得られた製品について、磁化力:800A/mでの磁束密度B8(T)を評価した。磁気特性は、各条件20枚の平均値で評価した。また残る1枚については、最終仕上げ焼鈍と同じヒートパターンで800℃まで昇温したのち、試料を取り出し、そのまま水焼入れした後、鋼板組織中の窒化珪素を電子顕微鏡により観察し、窒化珪素50個当たりの平均粒径を測定した。
表1中の条件1、条件3で得た冷間圧延コイル、および条件7、条件10で得た冷間圧延コイルから、実施例1と同様の試料を採取し、それぞれの試料に対して500℃から700℃間の昇温速度を30℃/sに加えて100℃/sの水準を追加し、他の条件は実施例1の条件に揃えた。窒化処理後は300〜800℃間を20時間で昇温し、その後1200℃まで昇温する最終仕上げ焼鈍を行い、続いてリン酸塩系の絶縁張力コーティングの塗布焼付けて製品とした。
得られた製品について、磁化力:800A/mでの磁束密度B8(T)と1.7Tまで励磁した場合の鉄損W17/50(W/kg)を評価した。
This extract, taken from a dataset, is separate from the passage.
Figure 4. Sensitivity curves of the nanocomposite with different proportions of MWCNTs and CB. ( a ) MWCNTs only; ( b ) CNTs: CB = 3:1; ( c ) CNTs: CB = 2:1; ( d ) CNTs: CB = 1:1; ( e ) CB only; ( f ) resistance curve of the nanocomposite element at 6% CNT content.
各条件20枚の平均値で評価した磁気特性を表2に示す。
表3に示す成分を含有する鋼スラブを、1200℃で20分加熱後、熱間圧延により2.0mm厚の熱延板とし、1000℃,1分間の焼鈍後、冷間圧延により板厚:1.5mmまでの冷間圧延したのち、1100℃,2分間の中間焼鈍を施し、ついで冷間圧延により0.27mmの最終板厚としてから、P(H2O)/P(H2)=0.3の雰囲気下で焼鈍温度:820℃となる条件で2分間保持する脱炭焼鈍を行った。その後、一部コイルに対してバッチ処理で窒化処理(520℃,1分、N2、NH3混合雰囲気下)を行い、鋼中N量を550ppm増量させた。なお、脱炭焼鈍と窒化処理を含めた700℃以上の滞留時間は3分間とした。
その後、Mg Oを主成分とし、TiO2を10%添加した焼鈍分離剤を水と混ぜてスラリ状としたものを塗布してから、コイルに巻き取り、300〜800℃間の滞留時間が30時間となる昇温速度で最終仕上げ焼鈍を行い、続いてリン酸塩系の絶縁張力コーティングの塗布焼付けと鋼帯の平坦化を目的とする平坦化焼鈍を施して製品とした。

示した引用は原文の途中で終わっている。